Les autorités allemandes agissent pour protéger les utilisateurs locaux. Meike Kamp, commissaire allemande à la protection des données, a exprimé sa préoccupation quant à la gestion des données par Deepseek : « Deepseek n’a pas été en mesure de fournir à mon agence des preuves convaincantes que les données des utilisateurs allemands sont protégées en Chine à un niveau équivalent à celui de l’Union européenne. Les autorités chinoises ont des droits d’accès de grande envergure aux données personnelles dans le domaine de l’influence des entreprises chinoises. »
À la suite du non-respect par Deepseek d’une demande formulée en mai 2025 pour améliorer ses pratiques de sécurité ou retirer volontairement son application, le gouvernement allemand a pris cette décision radicale.

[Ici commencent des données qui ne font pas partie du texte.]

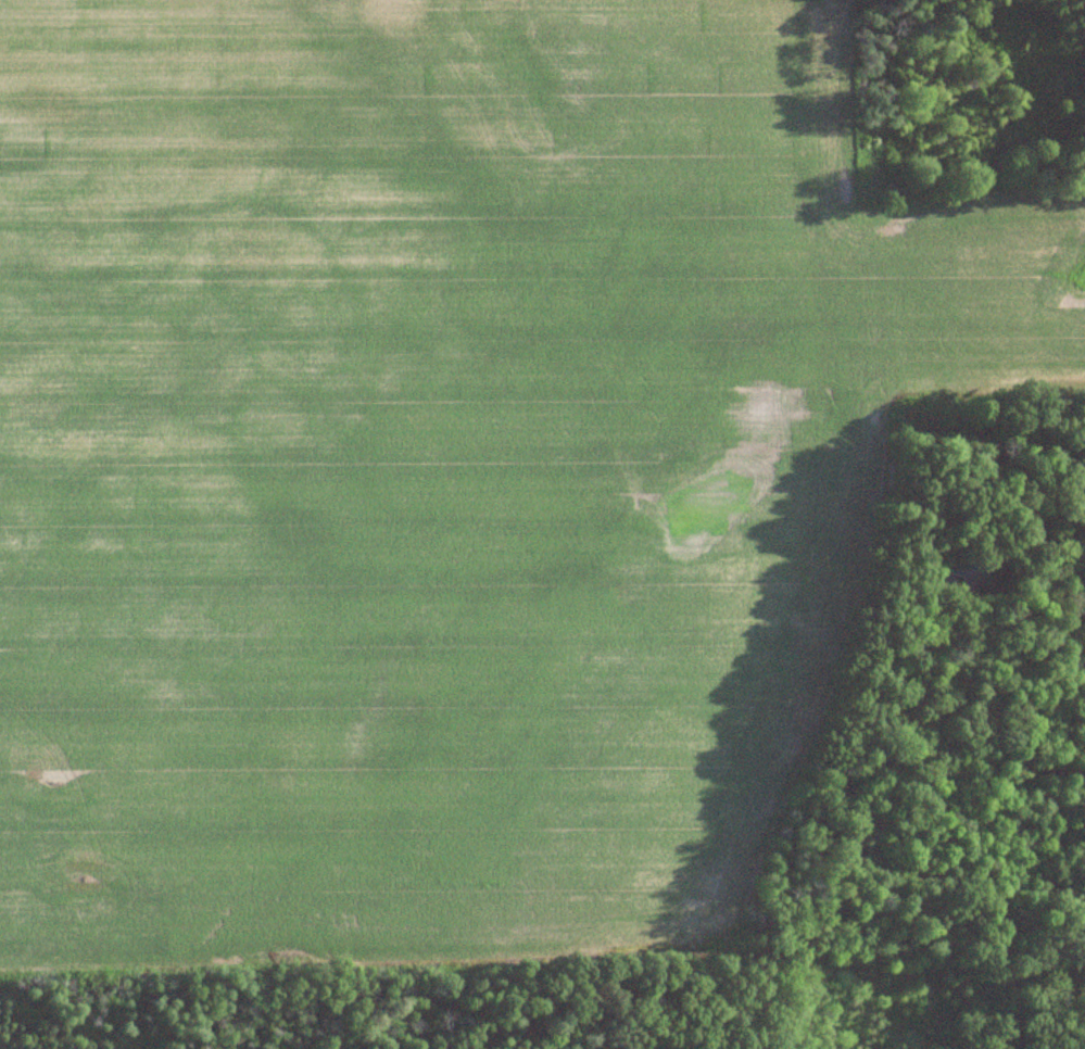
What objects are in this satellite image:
crop: (444, 467)

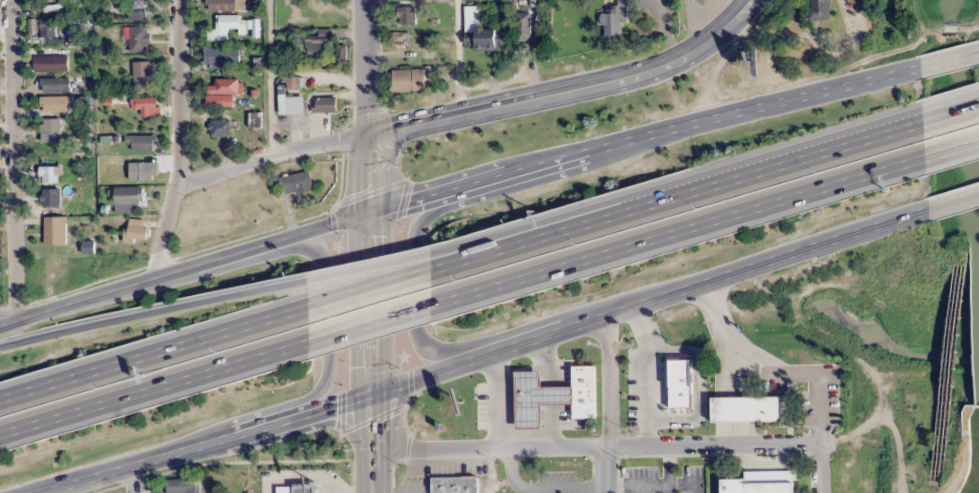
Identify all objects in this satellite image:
building: (225, 5)
building: (821, 9)
building: (138, 10)
building: (328, 16)
building: (406, 16)
building: (232, 22)
building: (611, 23)
building: (523, 26)
road: (696, 26)
building: (47, 27)
building: (484, 38)
building: (139, 39)
building: (320, 42)
building: (222, 55)
road: (949, 60)
building: (50, 63)
road: (365, 68)
building: (142, 74)
building: (408, 80)
building: (55, 85)
building: (224, 87)
road: (569, 90)
building: (56, 103)
building: (145, 105)
building: (325, 105)
road: (948, 113)
building: (255, 120)
river: (956, 125)
road: (177, 126)
building: (219, 128)
building: (50, 130)
traffic signals: (365, 136)
building: (142, 143)
road: (951, 150)
road: (269, 156)
road: (14, 159)
building: (140, 171)
building: (49, 174)
building: (296, 183)
road: (467, 187)
road: (674, 197)
building: (50, 198)
building: (128, 199)
road: (951, 200)
traffic signals: (370, 213)
road: (541, 228)
road: (676, 228)
building: (55, 231)
building: (136, 231)
road: (368, 266)
building: (59, 276)
building: (0, 282)
road: (412, 282)
road: (369, 288)
road: (153, 313)
road: (371, 314)
road: (9, 318)
road: (368, 320)
road: (9, 321)
road: (328, 325)
road: (153, 352)
road: (484, 354)
building: (409, 360)
building: (682, 377)
road: (152, 386)
building: (553, 396)
traffic signals: (372, 399)
road: (607, 405)
building: (748, 408)
road: (598, 446)
road: (823, 468)
road: (133, 480)
building: (454, 484)
building: (769, 485)
building: (182, 486)
building: (295, 489)

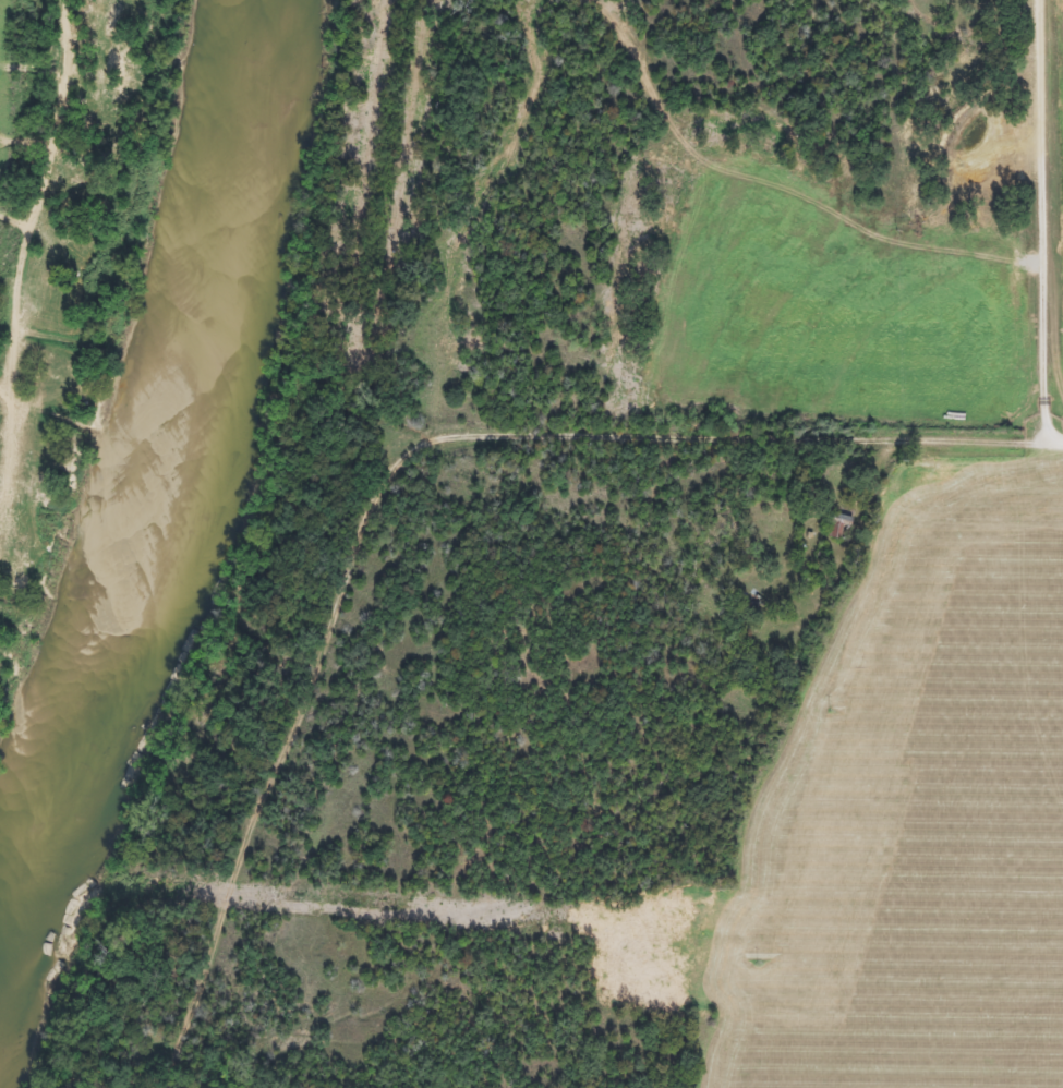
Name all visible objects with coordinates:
road: (1037, 228)
river: (133, 464)
building: (837, 524)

Une réponse globale face aux menaces perçues
L’Allemagne n’est pas seule dans cette démarche ; l’Italie a également retiré Deepseek de ses magasins d’applications au début de 2025 et les Pays-Bas ont banni son utilisation sur les appareils gouvernementaux. Ces actions soulignent une tendance croissante au sein de l’Union européenne visant à limiter ou interdire certaines technologies développées par la Chine pour protéger la vie privée et garantir une sécurité adéquate.

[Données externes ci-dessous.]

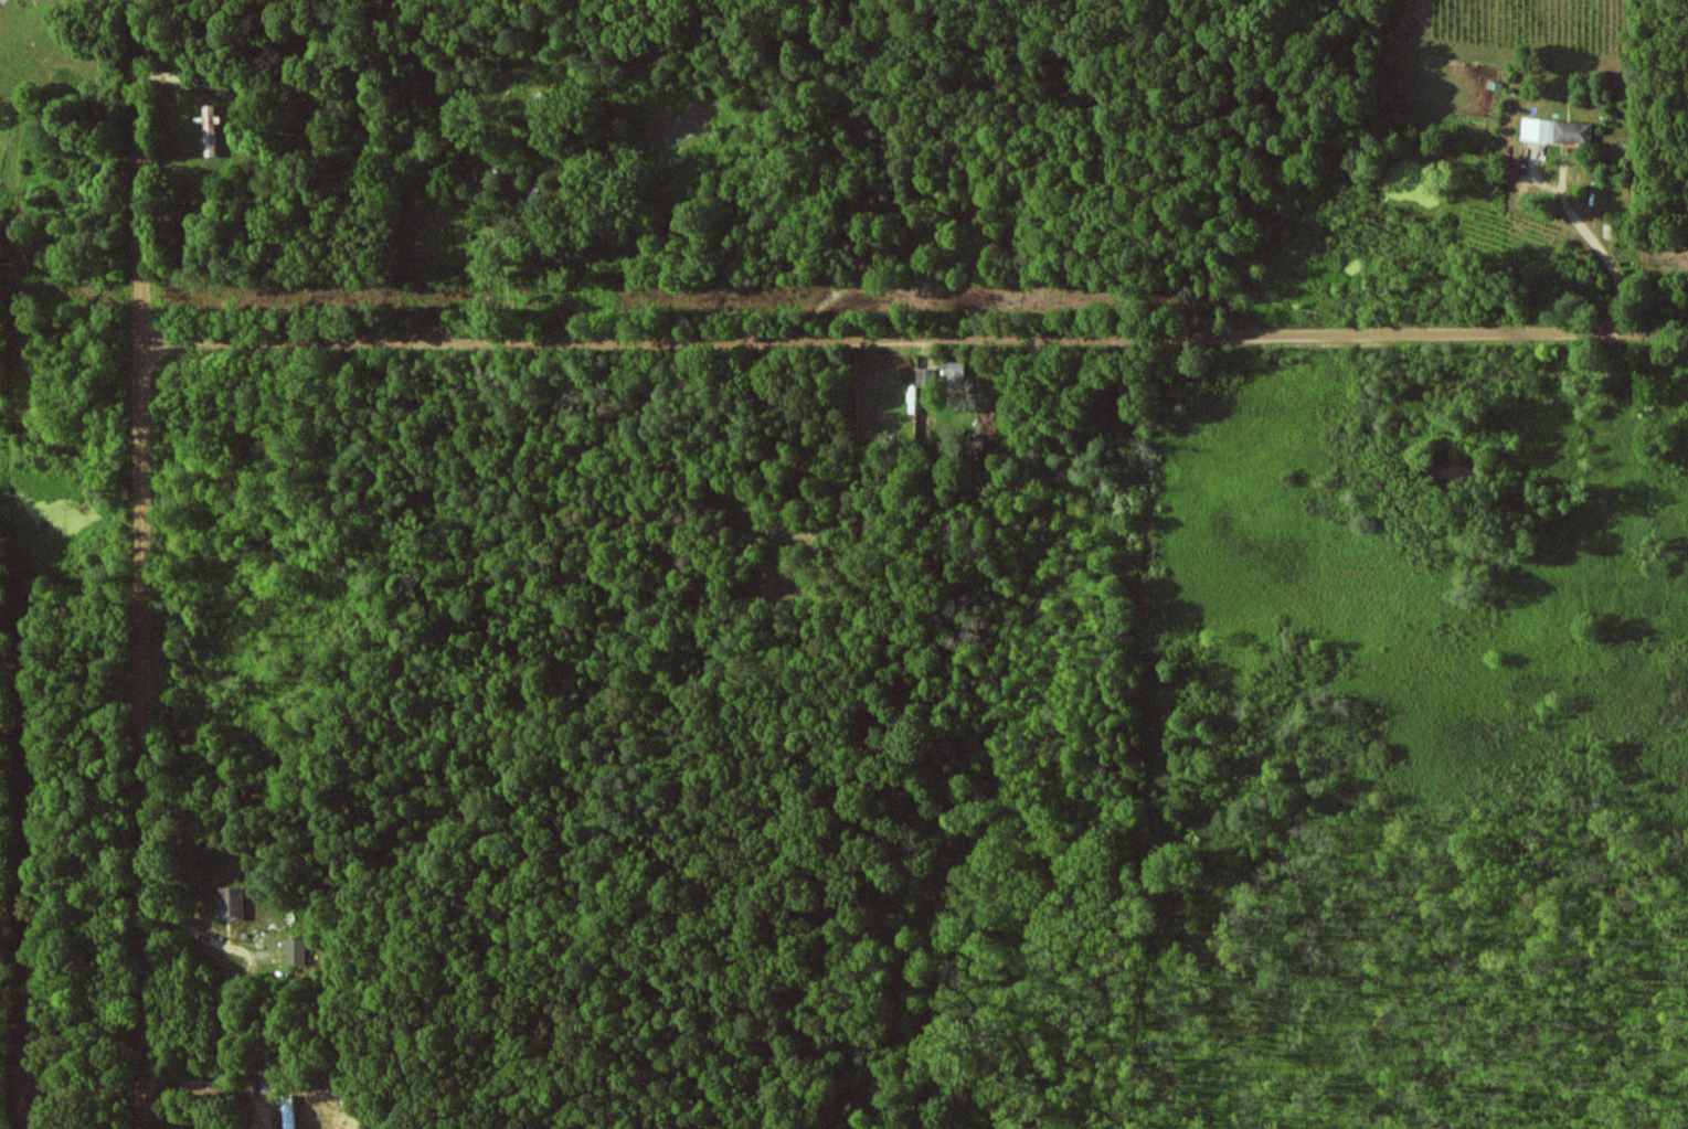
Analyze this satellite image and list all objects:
road: (1, 1)
building: (1556, 135)
road: (954, 340)
road: (145, 564)
building: (232, 901)
building: (297, 950)
building: (289, 1112)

Deepseek est devenue ces dernières années une plateforme reconnue, ayant même été saluée par Tim Cook pour son innovation tout en étant créativement financée comparativement aux dépenses massives consacrées au développement par OpenAI pour ChatGPT.

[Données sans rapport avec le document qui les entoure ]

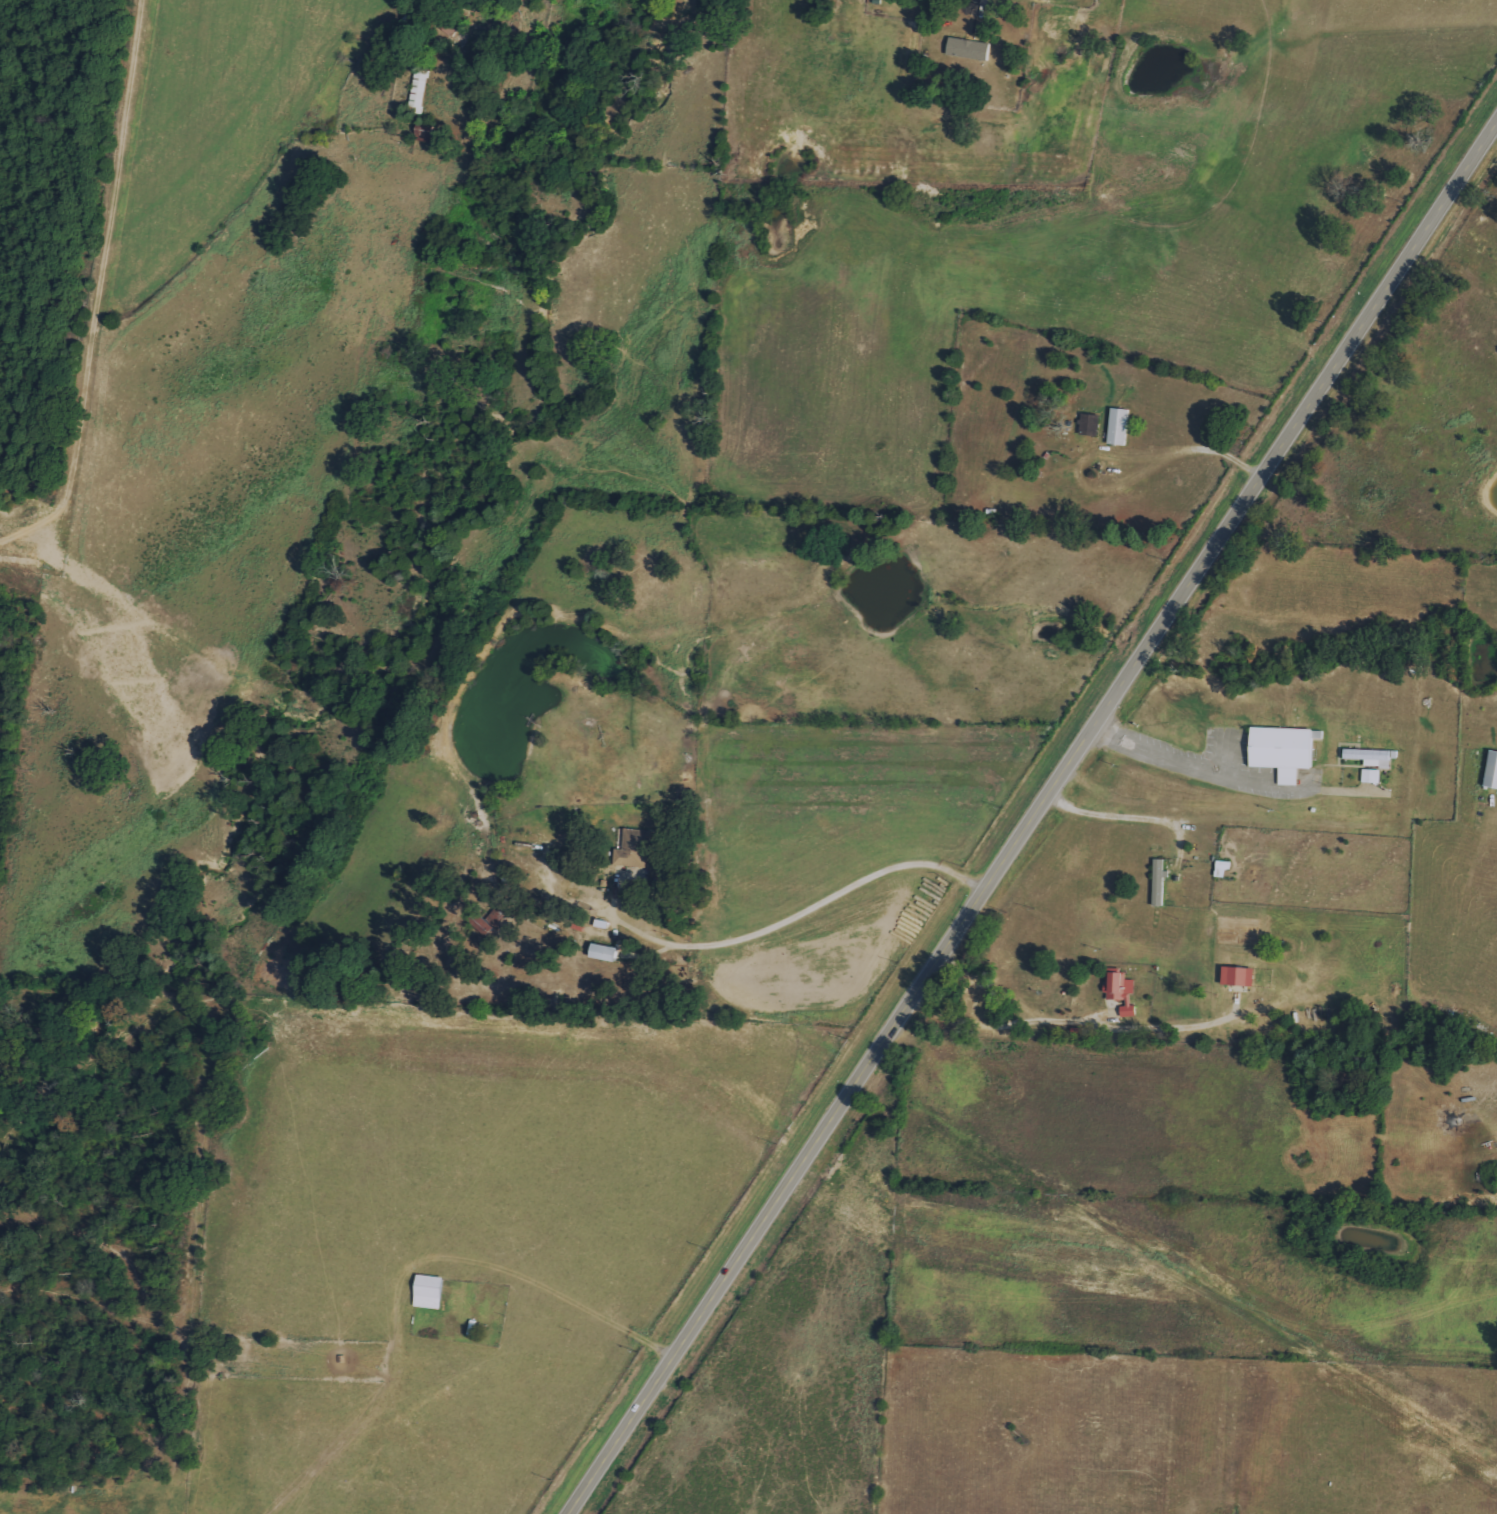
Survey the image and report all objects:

Études démontrant un manque sécurisé sur les plateformes existantes
La société Nowsecure a révélé en février 2025 que l’application iOS transmettait potentiellement des données vers des entités basées en Chine. Il est rapporté que sa version Android affichait même moins de garanties sécuritaires.
Bien qu’Apple et Google restent silencieux jusqu’à présent concernant leurs réactions face aux demandes formelles issues d’Italie et maintenant d’Allemagne, il semble probable qu’ils se conformeront avec diligence aux ordres émis afin d’éviter une détérioration potentielle de leur réputation dans le secteur technologique européen.
L’interdiction croissante dont souffrent ces applications souligne ainsi un débat plus large sur la cybersécurité, la confidentialité et l’éthique qui dominent désormais les agendas politiques européens alors que le monde numérique continue d’évoluer rapidement.